What's a "protocol" anyway, and how is it different from an "algorithm"? In general, a protocol is an agreed upon set of rules to facilitate communication or to coordinate actions amongst otherwise indepedent entities. If that sounds vague, it is. Think of a protocol as implementing an "algorithm" at each network entity so that the algorithms work in concert to achieve something. So, is a protocol an algorithm? In the broadest sense, because a protocol is about computation, it is fair to say a protocol is a sort of distributed algorithm.
Major theme #1: standardization. If there weren't worldwide agreement on standardizing interfaces, we would have the same tower-of-Babel problem we now have with, say, power adapters where every manufacturer has their own cables and power specs. Luckily, there is a single standard for local networks (ethernet) and one for the internet.
Major theme #2: stuff gets lost. A lot of agonizing will go into worrying about data that gets corrupted or lost. It may be hard to believe, but it does happen. People step on cables, electronic equipment does malfunction, and wireless links can experience "electrical storms".
Major theme #3: minimize the need to know. Not for secrecy, but for simplicity. There two aspects to reducing the need to know.
- The first has to do with software engineering: if one piece of the code interacts with another, it shouldn't have to know the internals of the other, and should only interact via a well-defined interface. As we will see, the three main "pieces" are going to be arranged in a simple top-to-bottom layered fashion.
- The second has to do with complexity. We don't want a router to have to "know" the whole network, or even a substantial part of it. Ideally, routers only know their immediate neighbors. As we'll learn, actual implementations are less ideal.
Major theme #4: the Connection. One could design networks (the UDP protocol, for instance) in which an application merely dumps bits at one end of a network expecting those bits to arrive at the other end. However, modern networks go a step further in supporting a useful programming abstraction called a connection (the Socket above). Once a connection is established between two programs, one program can "pour" bits into the connection and expect those bits to be properly delivered into the receiving program.
Major theme #6: the Packet. When you send a (large) file across the internet, the file is actually broken down into smaller pieces (packets) that then wind their way independently to the destination where they are reassembled into the file. The packet is also the unit of communication between the layers of software that implement network protocols. As we'll see, a packet at a lower level of software contains a higher-level packet inside it.
Major theme #7: efficiency. A network needs to be efficient in several ways:
- It should spread the load of carrying data. If only a few cables carried everything, there could be waiting delays and a single point of failure.
- Some kinds of data (e.g., video) are more time-critical than others. A network should be smart about prioritizing.
- As much as possible of the routine maintenance should be done in parallel rather than by a few machines.
Security. These days, one expects security to be an important theme, but we are not going to discuss security. As it turns out, network security is a topic unto itself that is still evolving.

Warning:

We are going to greatly simplify matters by abstracting away detail. As a result, do not expect everything we say to be "the ground truth" about the internet. However, at the end of this module (and your assignment), you will be in a good position to delve into practical details.
One important pedagogically motivated simplification: we'll use Java (whereas most network protocol code is written in C).
Also, rather than tell you what each protocol does in detail, we'll focus on what each protocol is responsible for. This way, you can exercise creativity in implementing the functionality yourself.
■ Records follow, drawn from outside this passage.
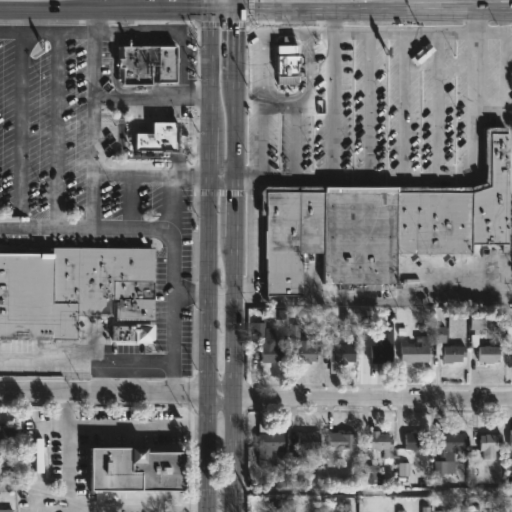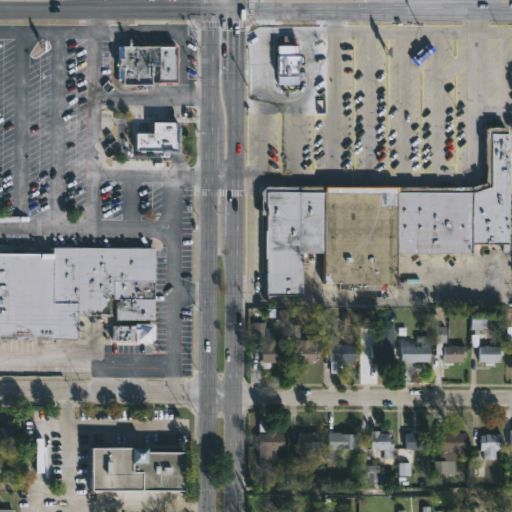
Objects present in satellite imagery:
road: (481, 5)
traffic signals: (210, 9)
traffic signals: (237, 9)
road: (256, 9)
road: (172, 30)
road: (46, 31)
road: (283, 35)
building: (420, 54)
building: (142, 63)
building: (150, 66)
road: (260, 67)
building: (283, 67)
building: (287, 70)
road: (308, 70)
road: (332, 92)
road: (150, 96)
road: (277, 100)
road: (91, 118)
road: (18, 129)
road: (54, 129)
road: (259, 137)
building: (154, 138)
road: (295, 138)
building: (160, 140)
road: (132, 174)
road: (222, 174)
road: (437, 177)
road: (172, 184)
building: (456, 207)
road: (510, 217)
building: (384, 225)
road: (150, 229)
building: (288, 232)
building: (358, 235)
road: (208, 255)
road: (235, 256)
building: (71, 287)
road: (190, 288)
building: (73, 291)
building: (482, 319)
building: (136, 332)
building: (267, 343)
building: (451, 348)
building: (488, 351)
building: (272, 352)
building: (308, 352)
building: (341, 352)
building: (308, 353)
building: (416, 353)
building: (383, 354)
building: (416, 355)
building: (455, 355)
building: (344, 356)
building: (382, 356)
building: (490, 356)
road: (103, 359)
road: (100, 376)
road: (134, 376)
road: (255, 394)
road: (126, 427)
building: (6, 438)
building: (418, 440)
building: (310, 441)
building: (454, 441)
building: (416, 442)
building: (6, 443)
building: (342, 443)
building: (384, 443)
building: (383, 444)
building: (511, 444)
building: (309, 445)
building: (342, 445)
building: (492, 445)
building: (452, 446)
building: (491, 446)
building: (271, 447)
building: (270, 449)
road: (69, 452)
road: (40, 459)
building: (141, 470)
building: (139, 472)
road: (20, 487)
road: (373, 492)
road: (39, 501)
road: (139, 504)
building: (6, 510)
building: (439, 510)
building: (6, 511)
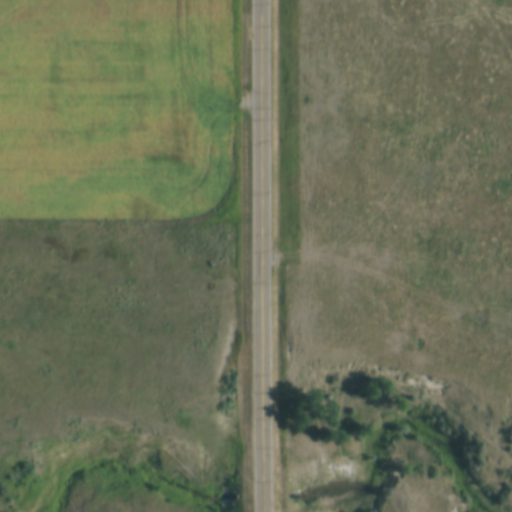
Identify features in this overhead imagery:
road: (141, 101)
road: (260, 256)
Life after this module: If you want the next level of detail (or skill), we'll have some suggested-next-steps recommendations at the end.
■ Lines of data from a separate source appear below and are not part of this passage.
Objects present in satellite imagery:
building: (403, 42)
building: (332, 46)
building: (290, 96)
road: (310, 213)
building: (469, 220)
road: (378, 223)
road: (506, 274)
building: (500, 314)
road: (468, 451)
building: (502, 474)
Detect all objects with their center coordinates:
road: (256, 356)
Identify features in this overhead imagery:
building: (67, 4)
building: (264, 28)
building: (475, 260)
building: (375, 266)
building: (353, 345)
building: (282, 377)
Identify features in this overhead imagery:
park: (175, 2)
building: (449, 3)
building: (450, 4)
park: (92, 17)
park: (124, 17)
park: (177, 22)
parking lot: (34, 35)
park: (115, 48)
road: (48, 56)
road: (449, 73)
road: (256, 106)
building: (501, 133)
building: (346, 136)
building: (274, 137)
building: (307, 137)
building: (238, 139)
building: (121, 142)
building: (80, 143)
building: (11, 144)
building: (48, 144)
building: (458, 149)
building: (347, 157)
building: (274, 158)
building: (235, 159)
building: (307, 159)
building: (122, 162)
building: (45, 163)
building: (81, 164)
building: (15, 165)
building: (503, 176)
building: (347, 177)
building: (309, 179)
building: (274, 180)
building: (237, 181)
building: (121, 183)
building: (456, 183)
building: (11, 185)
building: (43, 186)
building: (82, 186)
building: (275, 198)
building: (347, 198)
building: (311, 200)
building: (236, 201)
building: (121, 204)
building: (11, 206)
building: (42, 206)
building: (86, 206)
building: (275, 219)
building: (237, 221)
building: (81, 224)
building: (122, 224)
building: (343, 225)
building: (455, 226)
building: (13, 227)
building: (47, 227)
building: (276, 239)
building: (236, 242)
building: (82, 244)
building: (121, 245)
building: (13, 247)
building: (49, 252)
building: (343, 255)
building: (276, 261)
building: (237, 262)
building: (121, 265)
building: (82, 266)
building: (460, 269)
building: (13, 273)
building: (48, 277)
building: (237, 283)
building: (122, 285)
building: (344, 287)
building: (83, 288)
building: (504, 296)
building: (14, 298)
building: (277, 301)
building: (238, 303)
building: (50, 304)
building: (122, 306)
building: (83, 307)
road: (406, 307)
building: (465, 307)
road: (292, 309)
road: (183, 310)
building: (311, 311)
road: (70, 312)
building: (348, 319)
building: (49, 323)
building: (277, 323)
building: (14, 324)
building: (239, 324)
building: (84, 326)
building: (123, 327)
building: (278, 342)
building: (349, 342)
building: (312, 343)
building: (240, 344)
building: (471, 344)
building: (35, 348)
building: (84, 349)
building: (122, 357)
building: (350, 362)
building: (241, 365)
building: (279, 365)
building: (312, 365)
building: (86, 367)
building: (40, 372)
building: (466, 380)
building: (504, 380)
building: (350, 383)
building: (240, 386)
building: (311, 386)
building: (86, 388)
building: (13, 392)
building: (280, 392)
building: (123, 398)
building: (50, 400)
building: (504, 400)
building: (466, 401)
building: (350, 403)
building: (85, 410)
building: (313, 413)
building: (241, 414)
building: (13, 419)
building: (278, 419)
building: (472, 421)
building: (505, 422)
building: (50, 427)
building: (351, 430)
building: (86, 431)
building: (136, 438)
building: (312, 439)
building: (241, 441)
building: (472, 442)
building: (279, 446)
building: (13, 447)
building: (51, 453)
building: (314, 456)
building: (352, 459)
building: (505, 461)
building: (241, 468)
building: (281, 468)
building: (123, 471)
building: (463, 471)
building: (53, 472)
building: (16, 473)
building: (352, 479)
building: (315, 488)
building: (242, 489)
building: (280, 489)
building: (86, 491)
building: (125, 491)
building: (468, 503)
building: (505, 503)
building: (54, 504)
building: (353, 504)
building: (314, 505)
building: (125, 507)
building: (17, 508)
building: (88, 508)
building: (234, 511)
Meet the players: the key components that make up a network

Consider two PC's that communicate across the internet and the various components involved.

Player 1: The PC. A PC has network software that usually runs as a driver inside the Operating System (OS). A PC also has a network interface card (NIC) that handles the physical transmission of bits into the portion of network that the PC is connected to.
Player 2: The ethernet. Sometimes also called a local area network. This network is usually owned by a single person (home network or office network). The hardware is typically an Ethernet switch.
Player 3: The edge router: This is typically a router owned by an organization that connects to the wider internet through an internet service provider.
Player 4: Internet routers: These are the workhorses of the internet. They are connected in what we often think of as a "network" of links (edges). They figure out how to get stuff from one end (an edge router in New York, say) to the other (an edge router in Moscow).

Packets: the basic ingredient

As mentioned earlier, large files are broken into smaller units called packets:

By way of analogy, it's as if a book that is to be mailed has its chapters torn out and mailed separately, only to be glued back into a book at the destination.
An important goal is to make this packet decomposition seamless to the applications, who shouldn't know it even happened.
Why is it done this way? In the early days, machines did not have much memory and so even a modest-sized file would easily overwhelm memory. Thus, files were broken into smaller units and sent one by one. Clearly, there's some inefficiency here since each packet has a packet header (some bookkeeping info) that we should count as overhead.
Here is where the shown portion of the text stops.